→ Extracted data:
══════════════════════════════

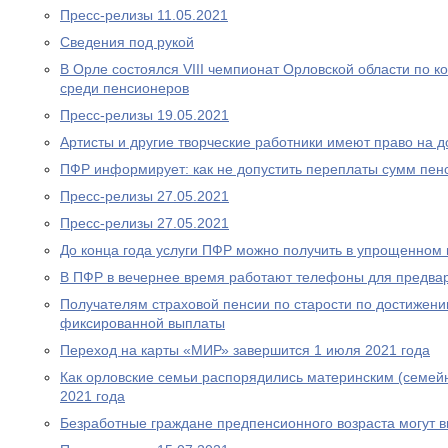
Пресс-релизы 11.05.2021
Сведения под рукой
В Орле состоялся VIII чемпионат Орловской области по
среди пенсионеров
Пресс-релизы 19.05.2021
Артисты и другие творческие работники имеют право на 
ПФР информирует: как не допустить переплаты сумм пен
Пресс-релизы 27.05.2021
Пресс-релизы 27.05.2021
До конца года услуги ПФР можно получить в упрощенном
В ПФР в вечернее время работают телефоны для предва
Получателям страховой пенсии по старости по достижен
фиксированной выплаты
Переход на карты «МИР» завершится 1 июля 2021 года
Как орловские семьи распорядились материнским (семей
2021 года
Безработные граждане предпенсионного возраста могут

══════════════════════════════

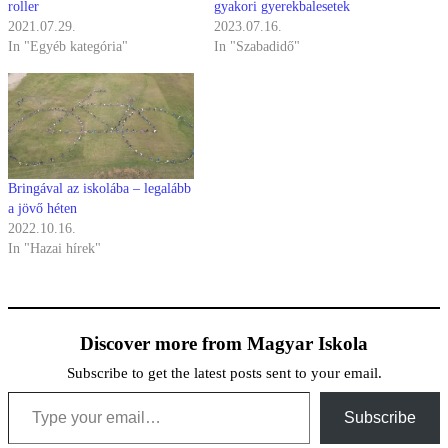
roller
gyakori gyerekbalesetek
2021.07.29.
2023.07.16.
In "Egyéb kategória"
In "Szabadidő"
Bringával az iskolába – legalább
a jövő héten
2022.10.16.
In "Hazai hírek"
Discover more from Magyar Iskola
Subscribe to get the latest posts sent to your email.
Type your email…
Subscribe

══════════════════════════════

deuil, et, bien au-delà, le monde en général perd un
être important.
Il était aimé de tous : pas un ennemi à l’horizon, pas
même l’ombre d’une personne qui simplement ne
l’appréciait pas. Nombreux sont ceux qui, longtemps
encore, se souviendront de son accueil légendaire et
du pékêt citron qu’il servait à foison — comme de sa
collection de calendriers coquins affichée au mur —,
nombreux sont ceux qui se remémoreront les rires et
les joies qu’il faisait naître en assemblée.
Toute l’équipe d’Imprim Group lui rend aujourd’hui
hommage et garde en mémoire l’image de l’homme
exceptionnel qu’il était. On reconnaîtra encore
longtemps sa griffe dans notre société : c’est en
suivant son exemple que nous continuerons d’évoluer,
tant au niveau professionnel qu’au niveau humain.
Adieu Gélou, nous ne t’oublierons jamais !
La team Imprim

══════════════════════════════

→ The task: Every line that contains the string "Subscribe" should be copied from the entries.

→ Your solution:
Subscribe to get the latest posts sent to your email.
Subscribe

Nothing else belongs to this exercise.